Innovation, collaboration and bridge-making: national conference to… Leave a comment

The 16th National Rural Health Conference kicks off tomorrow (2 August) in Meeanjin/Brisbane with the theme, Bridging social distance; Rural health innovating and collaborating.

Dr Amy Coopes, who will cover the conference on 3 August for the Croakey Conference News Service, previews the #16nrhc discussions below.

Amy Coopes writes:

A crisis in rural healthcare – driven by funding and training models that are no longer fit for purpose and driven to breaking point by a looming exodus of medical professionals amid the pressures of the COVID-19 pandemic – will take centre stage this week at the National Rural Health Conference in Brisbane.

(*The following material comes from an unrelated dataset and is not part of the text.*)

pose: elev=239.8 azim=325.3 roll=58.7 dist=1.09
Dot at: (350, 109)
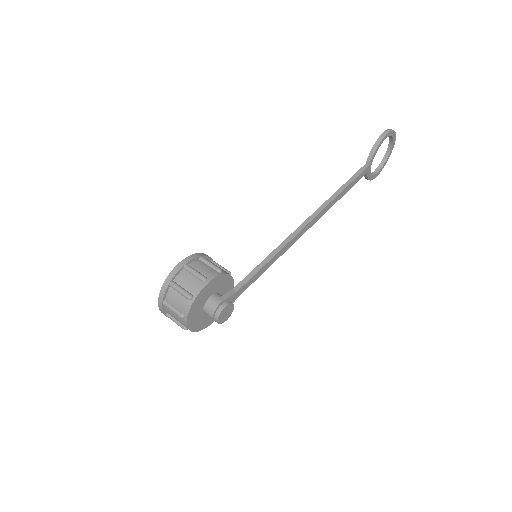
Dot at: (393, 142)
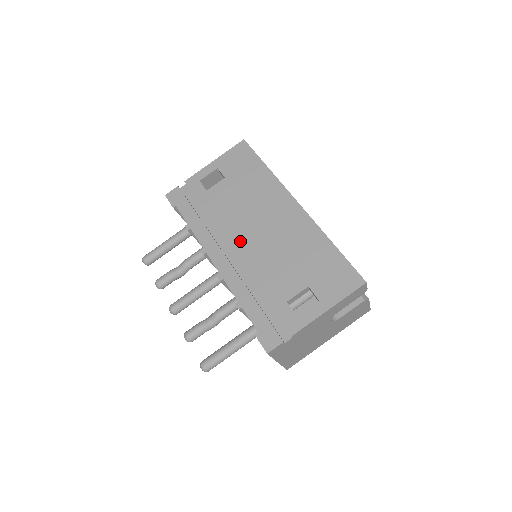
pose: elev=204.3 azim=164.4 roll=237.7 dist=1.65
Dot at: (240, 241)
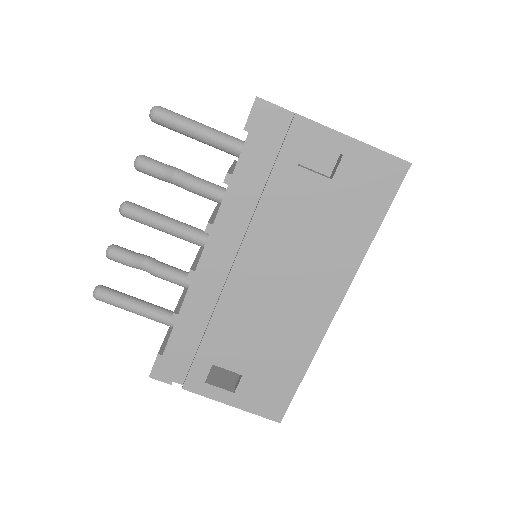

The three-day event, which is convened by the National Rural Health Alliance, will be the first such meeting since early 2019 – with some 700 delegates expected to attend – and comes at a pivotal time for rural, regional and remote health.

Some seven million Australians, roughly one-third of the populace, live in rural and remote areas, and they experience higher rates of hospitalisation, injury and early mortality compared to their urban counterparts, according to the Australian Institute of Health and Welfare.

They are typically a younger population with lower levels of educational attainment and employment, poorer income and higher costs of living, and less frequent use of and access to GP services. This demographic is more likely to smoke, drink alcohol and suffer chronic conditions such as diabetes, arthritis and asthma.

The total burden of disease is 1.4 times higher in rural and remote areas than in metropolitan areas, the average life expectancy is reduced by up to three years and rural residents experience lower  rates of health screening.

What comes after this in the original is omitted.